If there’s no clear evidence that pitching acquires extra significance in the postseason, why is the belief that it does so persistent? It might be because it’s so hard not to notice the extent to which scoring is suppressed in the playoffs. There’s no question that playoff games tend to produce fewer crooked numbers: Last season, teams scored an average of 4.17 runs per game during the regular season, but in the postseason, their output declined to 3.78 runs per game, a 9.4 percent reduction. That figure fluctuates from year to year — in 2012, teams scored 19.2 percent fewer runs per game in the playoffs — but the direction of the difference is usually the same: down. During the 1995-2013 wild-card era, the gap has been exactly one run per game (half a run per team), or 10.6 percent.
Weather explains some of that effect; playoff games can be cold, and the lower the temperature, the less far the ball flies. Defense also plays a part, since playoff teams tend to be better than average at converting balls into outs. The bulk of the decline in scoring, however, stems from the difference in the postseason pitcher pool. … The pitchers on a given team’s postseason pitching staff are generally about half a run better than the same team’s full regular-season staff, and teams generally score about half a run less per game in the playoffs. The postseason scoring mystery is solved: It’s not that hitters lose their mojo once the calendar flips to October, it’s that they face superior opponents.

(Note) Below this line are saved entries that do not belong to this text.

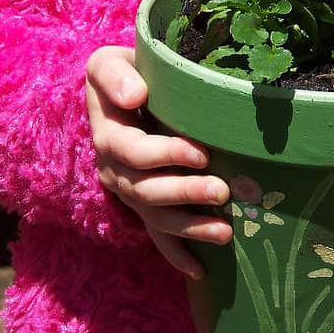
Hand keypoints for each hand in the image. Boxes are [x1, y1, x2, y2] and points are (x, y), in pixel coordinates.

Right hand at [85, 45, 231, 278]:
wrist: (120, 89)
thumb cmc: (123, 73)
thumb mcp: (108, 61)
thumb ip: (114, 75)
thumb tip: (135, 97)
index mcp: (108, 134)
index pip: (133, 151)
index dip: (166, 155)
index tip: (202, 152)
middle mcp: (114, 169)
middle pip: (146, 191)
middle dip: (186, 193)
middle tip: (223, 191)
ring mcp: (129, 191)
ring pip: (155, 218)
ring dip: (190, 227)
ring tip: (225, 232)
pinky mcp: (143, 204)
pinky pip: (157, 235)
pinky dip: (177, 255)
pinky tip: (201, 270)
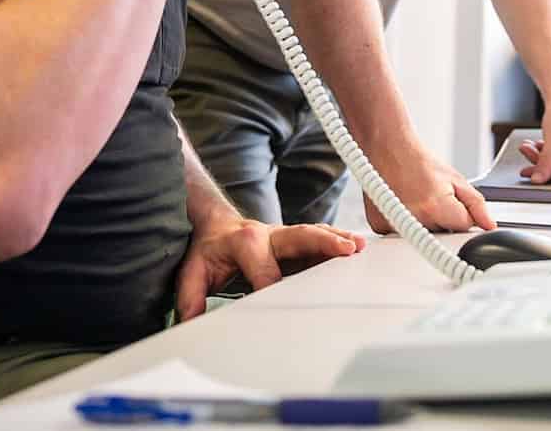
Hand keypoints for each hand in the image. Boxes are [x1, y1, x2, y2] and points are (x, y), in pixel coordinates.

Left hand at [175, 212, 364, 320]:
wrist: (215, 225)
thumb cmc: (208, 251)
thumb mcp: (192, 272)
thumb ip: (191, 297)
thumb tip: (190, 325)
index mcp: (245, 241)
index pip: (263, 267)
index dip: (270, 285)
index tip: (280, 299)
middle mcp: (269, 234)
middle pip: (300, 236)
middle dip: (323, 243)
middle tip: (346, 249)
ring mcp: (285, 236)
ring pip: (315, 234)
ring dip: (338, 239)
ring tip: (360, 246)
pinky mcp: (295, 243)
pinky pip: (319, 240)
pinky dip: (338, 243)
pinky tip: (357, 248)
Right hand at [362, 146, 495, 234]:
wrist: (388, 148)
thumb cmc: (419, 161)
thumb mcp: (455, 179)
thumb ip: (477, 205)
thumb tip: (489, 225)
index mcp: (436, 207)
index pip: (464, 227)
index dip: (463, 216)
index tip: (455, 205)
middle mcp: (414, 220)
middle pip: (443, 235)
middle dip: (444, 221)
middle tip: (433, 198)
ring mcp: (395, 225)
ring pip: (424, 236)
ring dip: (426, 224)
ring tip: (418, 199)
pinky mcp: (381, 227)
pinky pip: (403, 234)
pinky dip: (407, 224)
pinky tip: (405, 205)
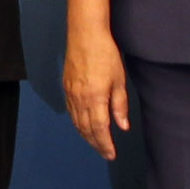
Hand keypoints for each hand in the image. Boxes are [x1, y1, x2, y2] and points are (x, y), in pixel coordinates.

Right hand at [64, 24, 131, 160]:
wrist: (85, 34)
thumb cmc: (106, 54)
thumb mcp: (119, 80)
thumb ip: (119, 105)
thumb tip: (123, 126)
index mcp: (95, 98)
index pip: (100, 129)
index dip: (105, 144)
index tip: (111, 154)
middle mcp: (80, 99)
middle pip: (87, 129)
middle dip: (96, 143)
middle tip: (105, 153)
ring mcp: (71, 93)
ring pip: (77, 122)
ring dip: (86, 135)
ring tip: (96, 143)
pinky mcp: (66, 87)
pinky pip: (71, 111)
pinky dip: (77, 123)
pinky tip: (83, 125)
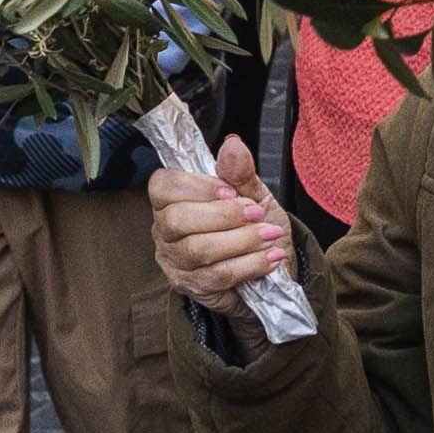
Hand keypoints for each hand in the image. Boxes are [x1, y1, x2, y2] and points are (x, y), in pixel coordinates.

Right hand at [149, 133, 296, 312]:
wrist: (271, 264)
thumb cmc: (255, 225)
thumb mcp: (254, 193)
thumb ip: (240, 172)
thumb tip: (233, 144)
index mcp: (174, 200)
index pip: (163, 186)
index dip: (196, 187)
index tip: (231, 191)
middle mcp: (166, 231)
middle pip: (177, 220)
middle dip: (224, 216)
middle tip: (256, 214)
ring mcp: (175, 262)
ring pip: (199, 250)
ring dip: (242, 241)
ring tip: (270, 235)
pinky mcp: (192, 288)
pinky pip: (217, 276)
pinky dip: (250, 264)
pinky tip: (270, 257)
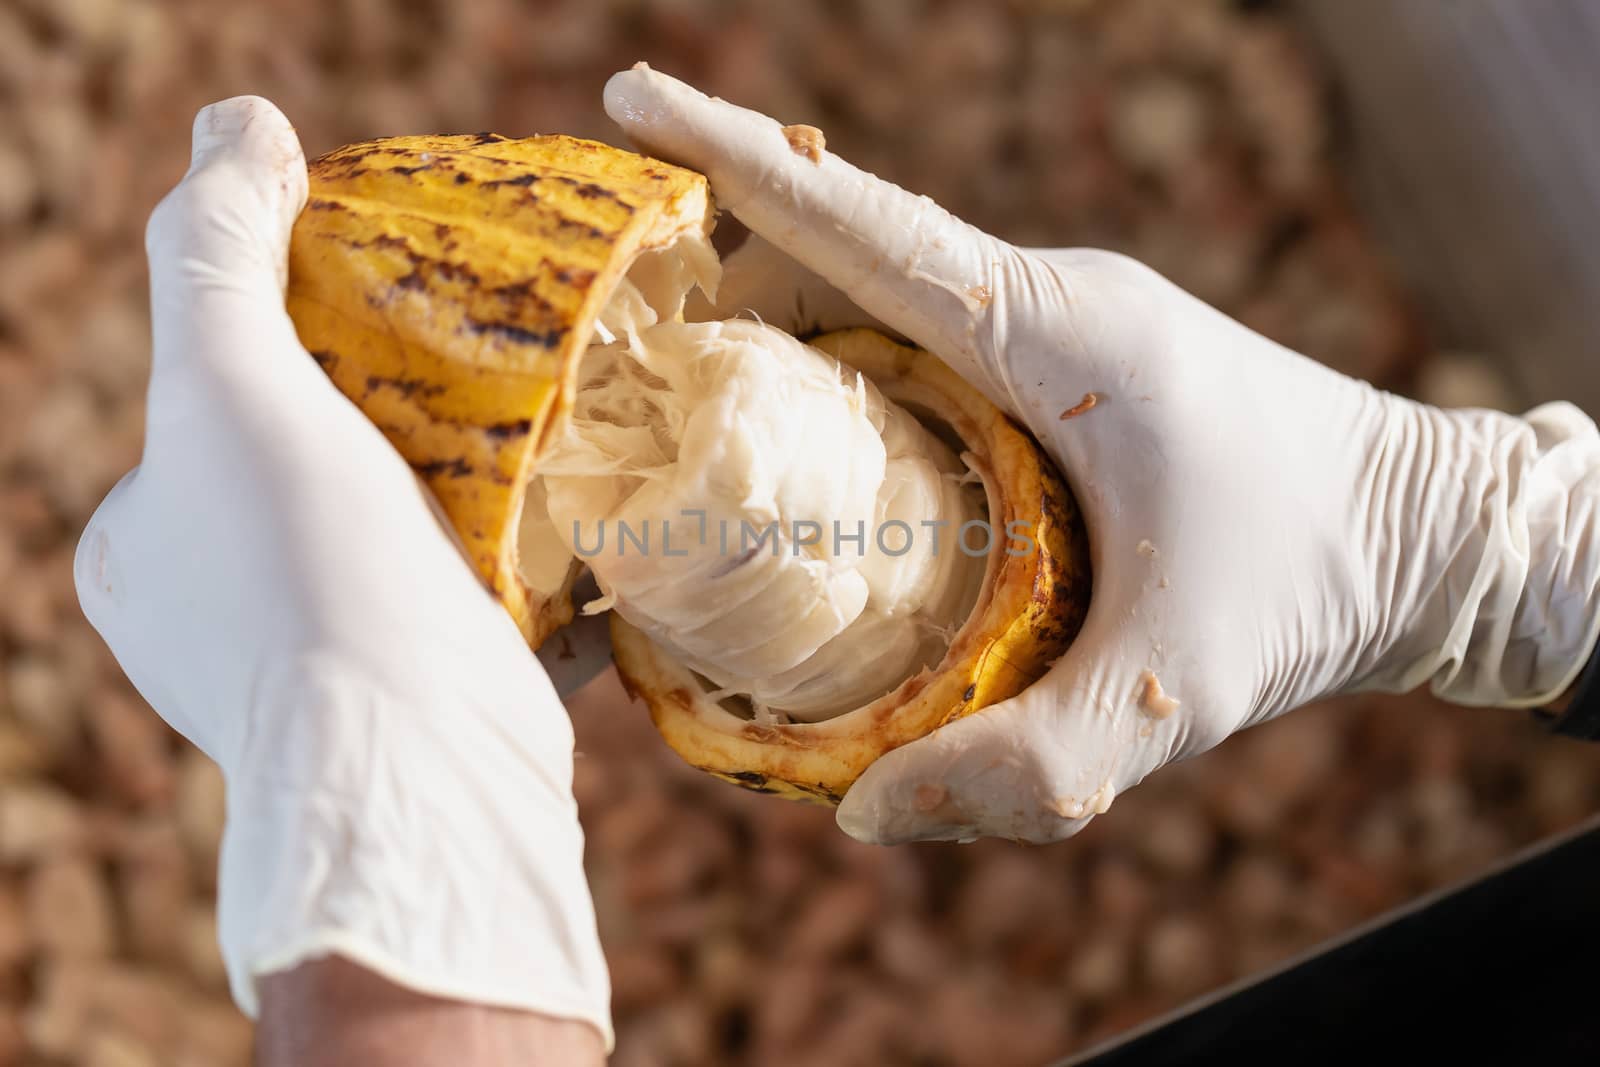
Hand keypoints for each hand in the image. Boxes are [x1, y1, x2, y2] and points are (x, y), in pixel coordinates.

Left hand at [74, 97, 609, 1050]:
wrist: (422, 769)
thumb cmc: (301, 577)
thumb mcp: (225, 388)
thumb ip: (213, 253)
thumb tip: (238, 120)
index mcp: (150, 549)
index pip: (211, 401)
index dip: (290, 330)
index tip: (377, 278)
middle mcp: (230, 613)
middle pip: (325, 459)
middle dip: (401, 395)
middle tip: (480, 329)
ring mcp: (343, 657)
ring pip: (416, 523)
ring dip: (480, 466)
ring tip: (548, 388)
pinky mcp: (445, 687)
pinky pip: (495, 587)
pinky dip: (540, 542)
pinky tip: (592, 488)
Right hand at [605, 67, 1599, 844]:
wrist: (1421, 532)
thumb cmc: (1309, 584)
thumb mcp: (1175, 694)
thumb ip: (1029, 767)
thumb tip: (863, 812)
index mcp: (1056, 333)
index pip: (862, 226)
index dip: (732, 165)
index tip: (631, 98)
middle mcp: (1049, 301)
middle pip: (847, 245)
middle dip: (721, 256)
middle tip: (612, 314)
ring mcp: (1059, 324)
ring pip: (882, 285)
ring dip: (779, 306)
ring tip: (678, 371)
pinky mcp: (1065, 363)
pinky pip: (923, 330)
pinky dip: (841, 350)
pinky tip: (801, 424)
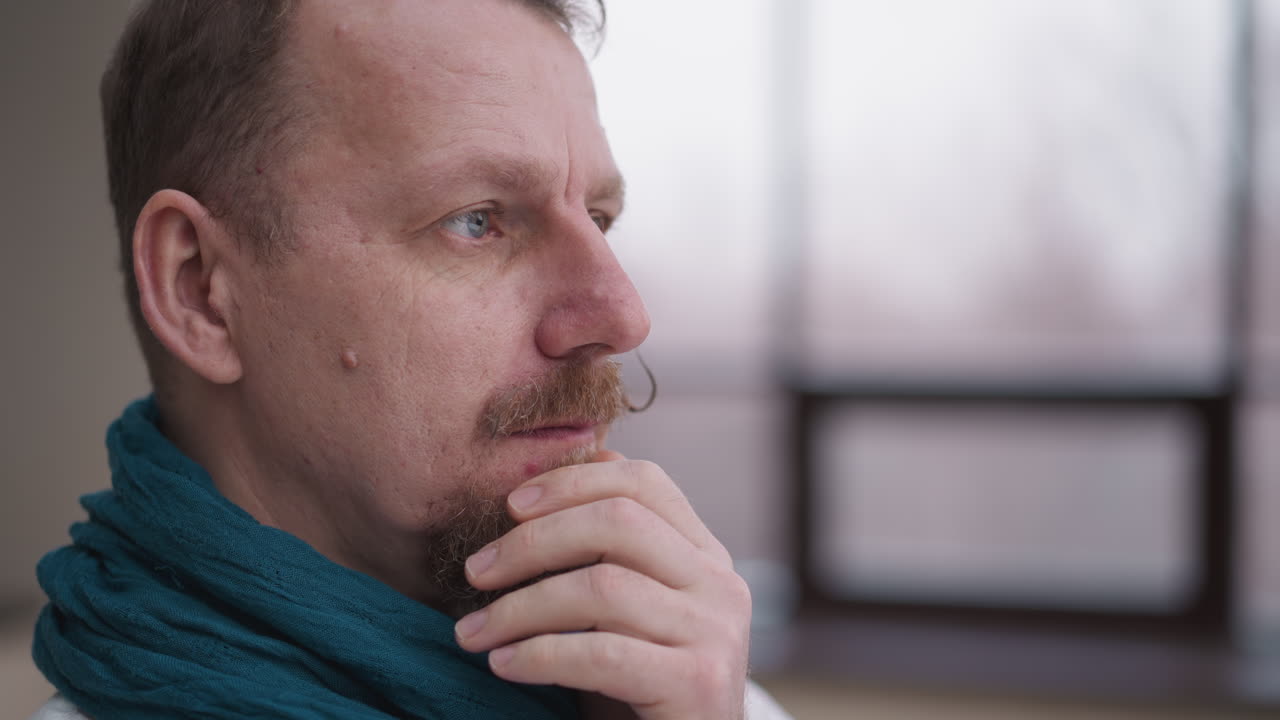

So in a sense, pitching is better during the playoffs, in that a team’s worst arms generally aren’t invited.
As it turns out, there are a few other hard-to-prove baseball theories that may be false:
Because October baseball subjects fans to a disquieting combination of disproportionate importance and exceptional unpredictability, it’s a fertile breeding ground for suspect narratives that attempt to explain small-sample postseason success or failure. Over the next few months, you might hear, for instance, that teams that “back into the playoffs” after a September slump are at a disadvantage against teams that end the regular season on a high note. Not so. You might be told that teams that rely on the home run can’t score in the playoffs, when small ball rules. In fact, the opposite is the case. Surely momentum matters? Uh–uh. And we all know that there’s no substitute for postseason experience — except for a lack of postseason experience, which works just as well.